By the time Oswald managed to get to Ed, he was convinced he was too late.

“Cut him down,” he shouted to Ivy, who stood on a chair to oblige the request. Victor and Gabe caught Ed’s body, feet sliding in the blood. His eyes were closed, and Oswald could barely look at him. He was too late; Ed was gone. Victor knelt down to search for a pulse, to make sure.

“He’s still breathing,” Victor said quietly, “But only just.”

“Call an ambulance,” he ordered, and someone moved away from the group to do his bidding. The next few minutes crept by in silence, everyone afraid to speak, afraid to move. Oswald stayed close to Ed, close enough that he could hear his shallow breaths, could watch the blood leak from his mouth.

“You can’t die, you idiot,” he said finally, when the silence had gone on too long. “You can’t. I forbid it.”

“Butch and Tabitha escaped,” Firefly relayed, bringing the smell of acrid flesh with her.

“I don’t care,” he said truthfully. “Where’s the damn ambulance?”

The sirens in the distance brought tears to his eyes.

“You can’t die,” he repeated. “Or I’m going to kill you myself.”

***

Hell was surprisingly cushy, Ed noted. There was no heaven, not for a man like himself, but that didn’t explain the soft bed, the soft pillows, the soft warmth of this place. Perhaps hell, like heaven was a myth. Perhaps he was just in his coffin.

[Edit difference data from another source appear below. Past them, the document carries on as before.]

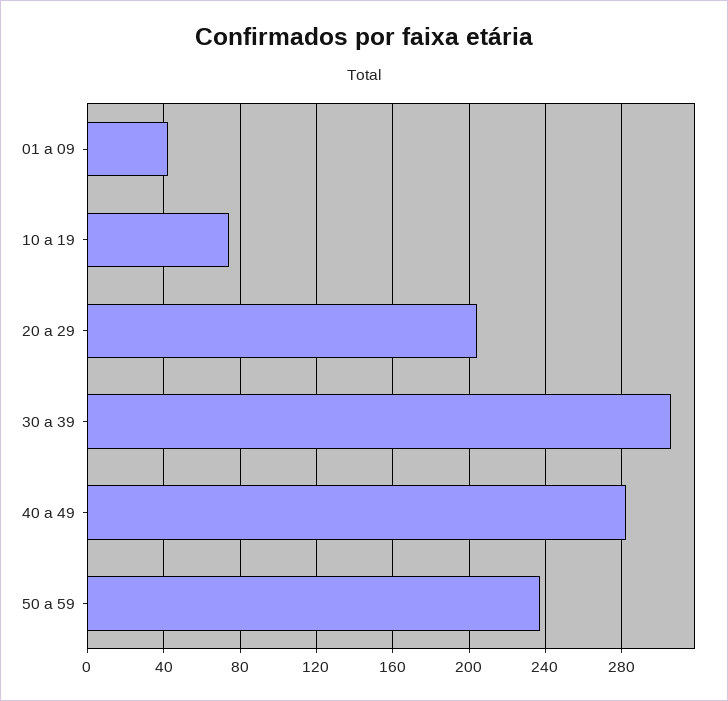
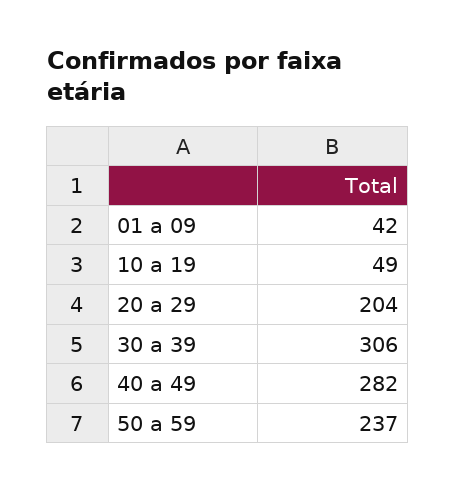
  {
    "01 a 09": 42,
-   "10 a 19": 75,
+   "10 a 19": 49,
    "20 a 29": 204,
    "30 a 39": 306,
    "40 a 49": 282,
    "50 a 59": 237
  }

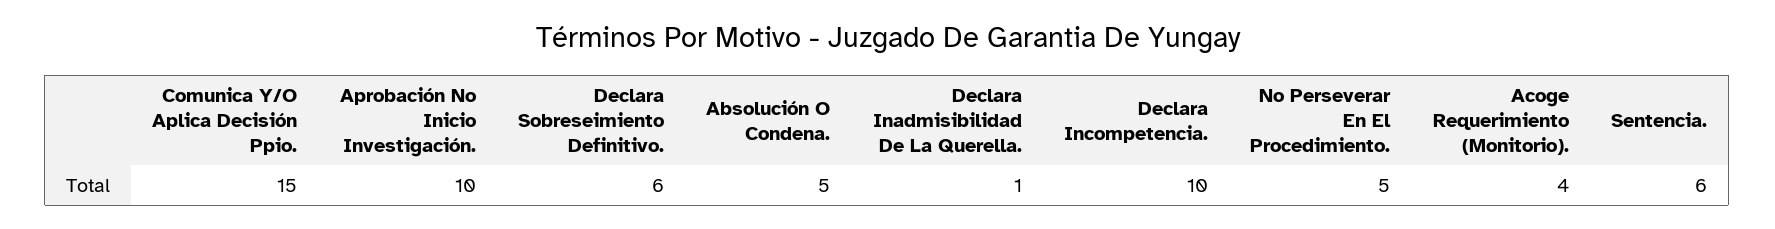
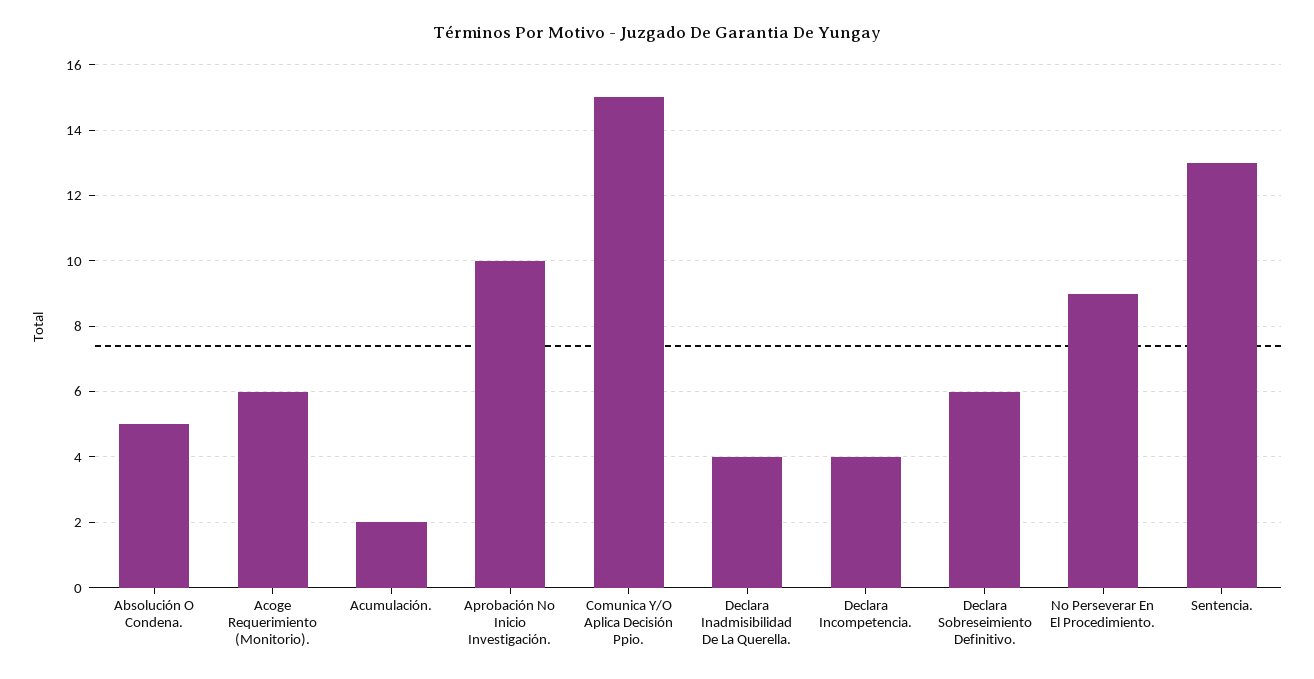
  {
    "Comunica Y/O Aplica Decisión Ppio.": 15,
    "Aprobación No Inicio Investigación.": 10,
    "Declara Sobreseimiento Definitivo.": 6,
    "Absolución O Condena.": 5,
-   "Declara Inadmisibilidad De La Querella.": 1,
+   "Declara Inadmisibilidad De La Querella.": 4,
-   "Declara Incompetencia.": 10,
+   "Declara Incompetencia.": 4,
-   "No Perseverar En El Procedimiento.": 5,
+   "No Perseverar En El Procedimiento.": 9,
-   "Acoge Requerimiento (Monitorio).": 4,
+   "Acoge Requerimiento (Monitorio).": 6,
-   "Sentencia.": 6
+   "Sentencia.": 13,
+   "Acumulación.": 2
  }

Somehow, that was okay too.

The beeps were the first clue that he might not be dead. He recognized those sounds; those were hospital sounds.

Wrenching his eyes open was more difficult that he thought it would be. But when he finally managed it, he could see clearly that this was not hell, or his coffin. It was a room in Gotham General. The soft glow of the monitors told him it was nighttime, and the muted sound from outside the door told him that Lee was here, and so was Ivy.

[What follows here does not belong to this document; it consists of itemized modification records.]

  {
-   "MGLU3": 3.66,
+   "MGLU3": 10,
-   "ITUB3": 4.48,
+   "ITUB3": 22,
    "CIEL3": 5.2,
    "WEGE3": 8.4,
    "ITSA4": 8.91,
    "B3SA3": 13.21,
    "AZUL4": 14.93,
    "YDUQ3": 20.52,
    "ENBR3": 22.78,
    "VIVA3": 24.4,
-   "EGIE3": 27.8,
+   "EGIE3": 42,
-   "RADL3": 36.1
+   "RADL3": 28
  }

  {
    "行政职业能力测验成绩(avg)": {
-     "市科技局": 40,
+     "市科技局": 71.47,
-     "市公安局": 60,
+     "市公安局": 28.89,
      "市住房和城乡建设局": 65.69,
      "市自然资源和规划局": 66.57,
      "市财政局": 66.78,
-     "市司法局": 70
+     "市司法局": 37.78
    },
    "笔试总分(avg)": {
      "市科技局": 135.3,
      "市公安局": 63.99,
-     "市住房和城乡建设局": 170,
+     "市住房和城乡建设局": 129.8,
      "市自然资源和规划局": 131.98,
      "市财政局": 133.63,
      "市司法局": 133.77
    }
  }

But if Ivy was here, then –

“You’re awake,” Oswald’s voice was hoarse, but still delicate, and Ed had to shift very slowly to see Oswald, in the seat beside his bed, watching him closely. “I – I’m so glad.”

“You – you saved me,” Ed pointed out, his voice just as broken.

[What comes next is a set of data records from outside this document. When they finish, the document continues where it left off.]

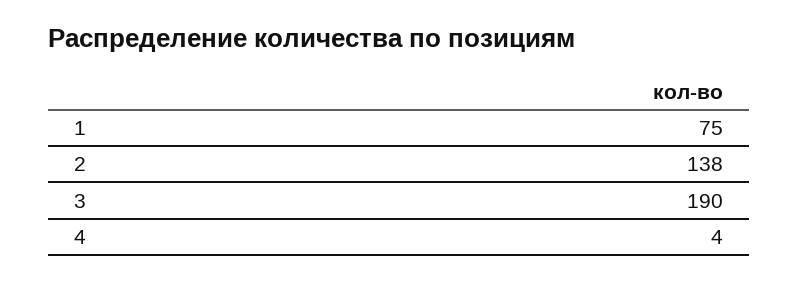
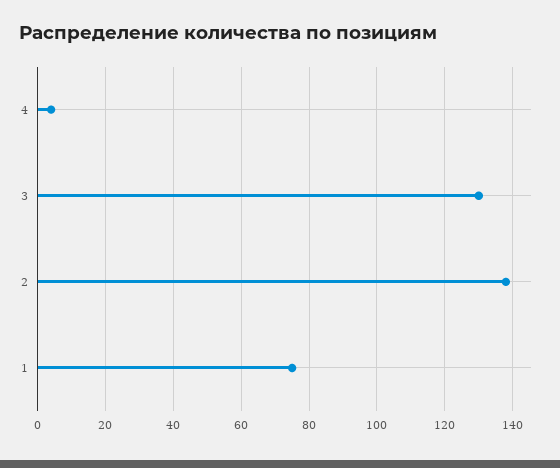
  {
    "1": 75,
    "2": 138,
-   "3": 190,
+   "3": 130,
    "4": 4
  }

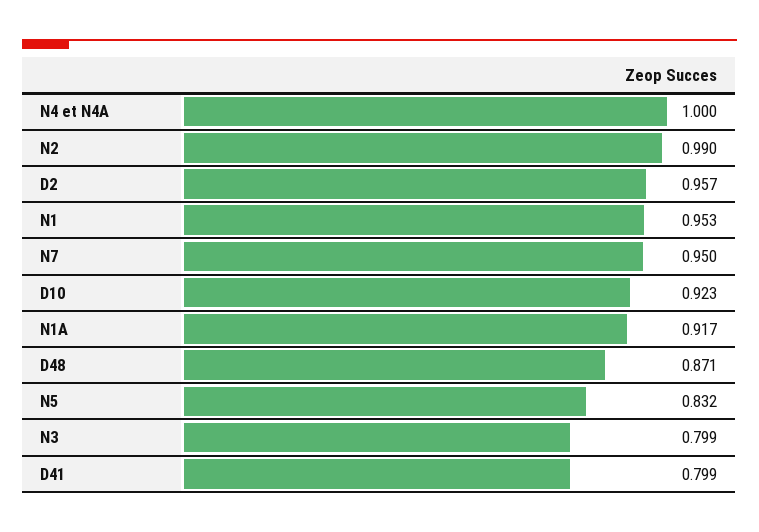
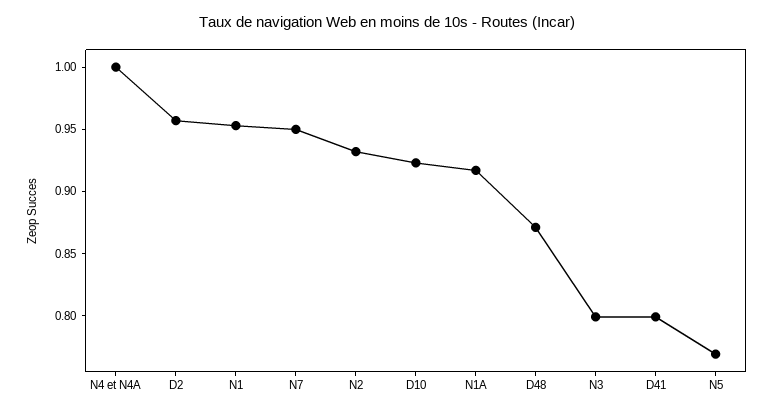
  {
    "N4 et N4A": 1,
-   "N2": 0.99,
+   "N2": 0.93,
    "D2": 0.957,
    "N1": 0.953,
    "N7": 0.95,
    "D10": 0.923,
    "N1A": 0.917,
    "D48": 0.871,
-   "N5": 0.832,
+   "N5": 0.77,
    "N3": 0.799,
    "D41": 0.799
  }

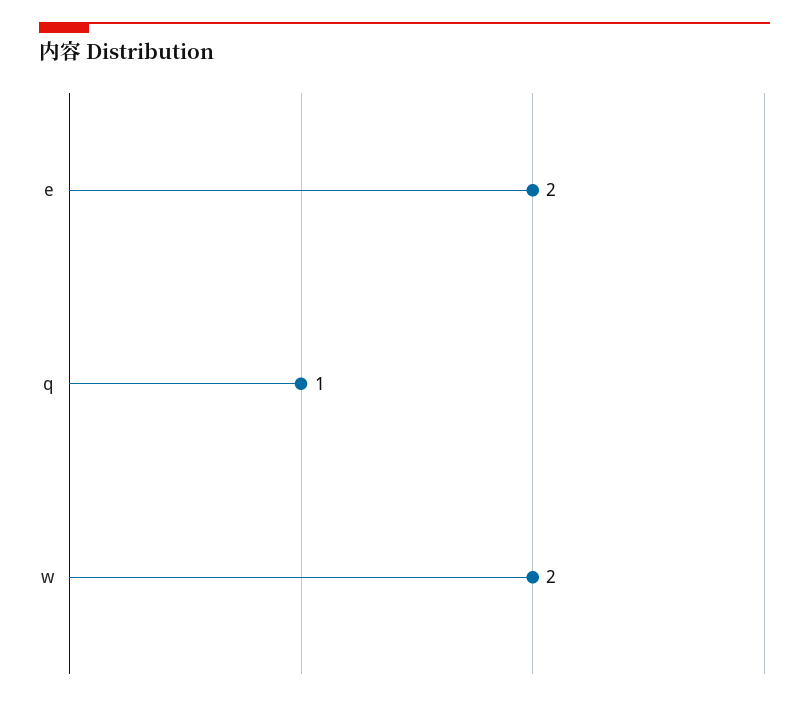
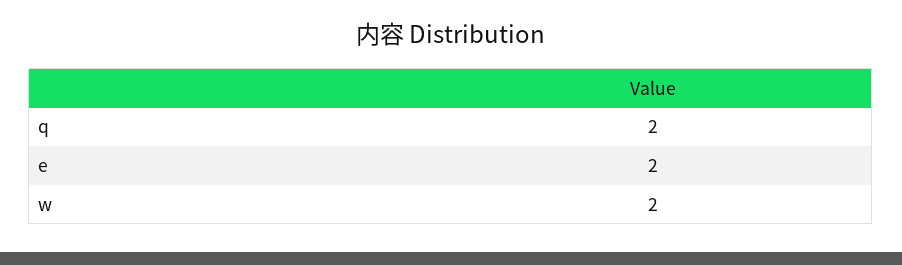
  {
    "e": 2,
-   "q": 1,
+   "q": 2,
    "w": 2
  }

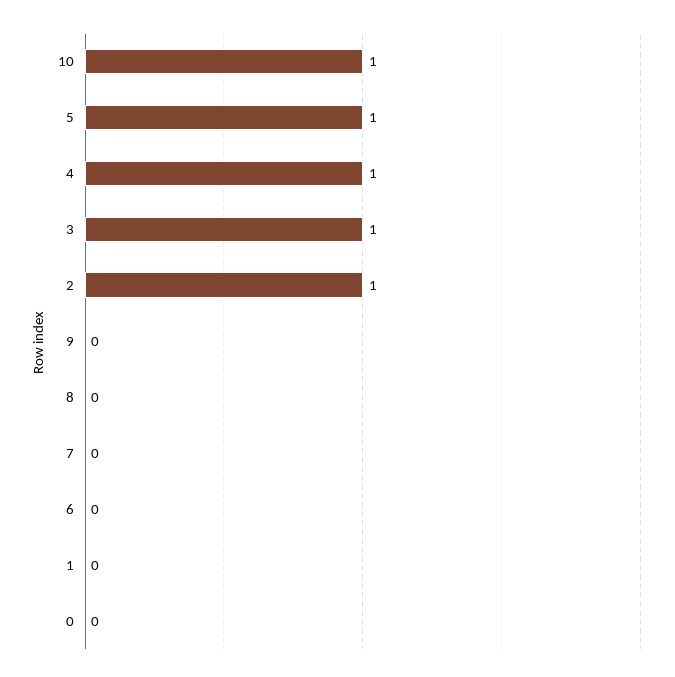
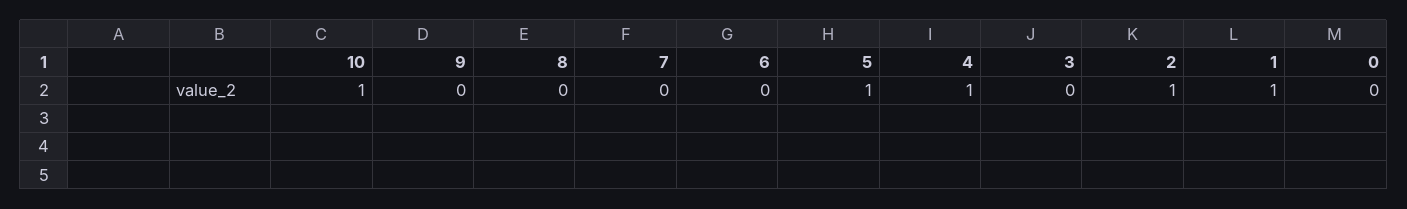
  {
    "10": 1,
    "5": 1,
    "4": 1,
-   "3": 1,
+   "3": 0,
    "2": 1,
    "9": 0,
    "8": 0,
    "7": 0,
    "6": 0,
-   "1": 0,
+   "1": 1,
    "0": 0
  }

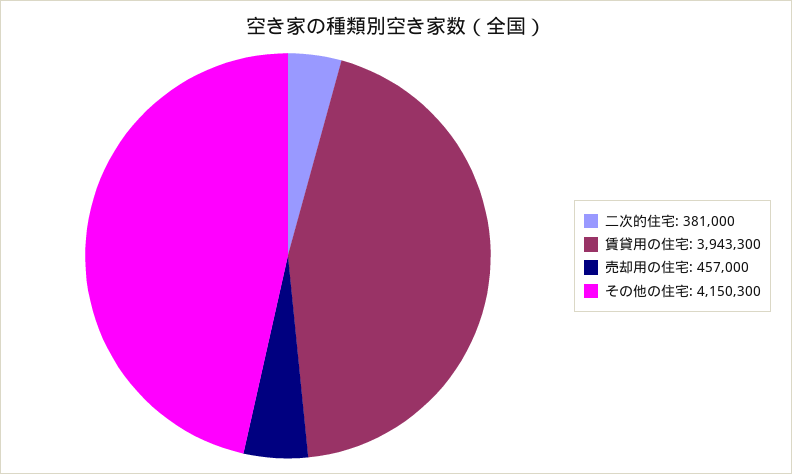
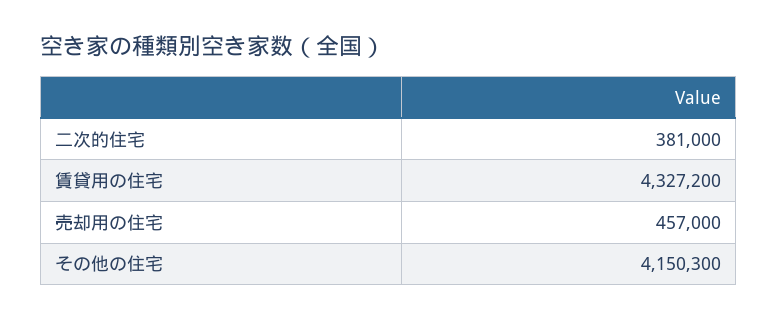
  {
    "二次的住宅": 381000,
-   "賃貸用の住宅": 3943300,
+   "賃貸用の住宅": 4327200,
    "売却用の住宅": 457000,
    "その他の住宅": 4150300
  }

“Of course I did,” Oswald shrugged.

“Why?”

“A thank you would suffice,” Oswald sniffed.

“You wanted me dead,” Ed said, tugging at the tubes around his arms as he tried to turn to see Oswald in better light. “You froze me –”

“You tried to kill me –”

“You killed Isabella –”

“But I never tried to kill you,” he retorted. “Not even after you tried to kill me, several times. And in your – slightly dulled – brilliant brain, you know why.”

The Riddler was standing in the corner, watching the proceedings with raised eyebrows. Ed shut his eyes, counting to ten before he opened them again. But he was still there, standing at Oswald’s shoulder.

“Love is a weakness –”

Oswald let out a mirthless laugh. “Right, well, that weakness is what saved your life today.” He stood up, struggling slightly with his bad leg, and straightened his jacket. “Maybe I shouldn’t have.”

Stop him, the Riddler demanded, exasperated.

“Wait,” Ed blurted, the force of it sending a wave of pain through him. “Tabitha said that you stabbed someone in the neck –”

“Despite your resolved hatred of me, Edward, I still don’t allow anyone to disparage the people I care about in my presence,” Oswald said bitterly.

“I don’t hate you,” he and the Riddler spoke at the same time.

Oswald didn’t speak, but paused in his exit.

“Thank you for saving me,” Ed said, getting the words out with difficulty. “I – I have been having troubles with…him…lately, and I fear it has been clouding my judgment.”

“Ed –”

“Will you come back tomorrow?” he asked.

Oswald hesitated, his hand on the doorknob. “Of course I will, old friend.”

The familiar term brought a smile to Ed’s face. “I continue to be in awe of you, Oswald,” he said in return.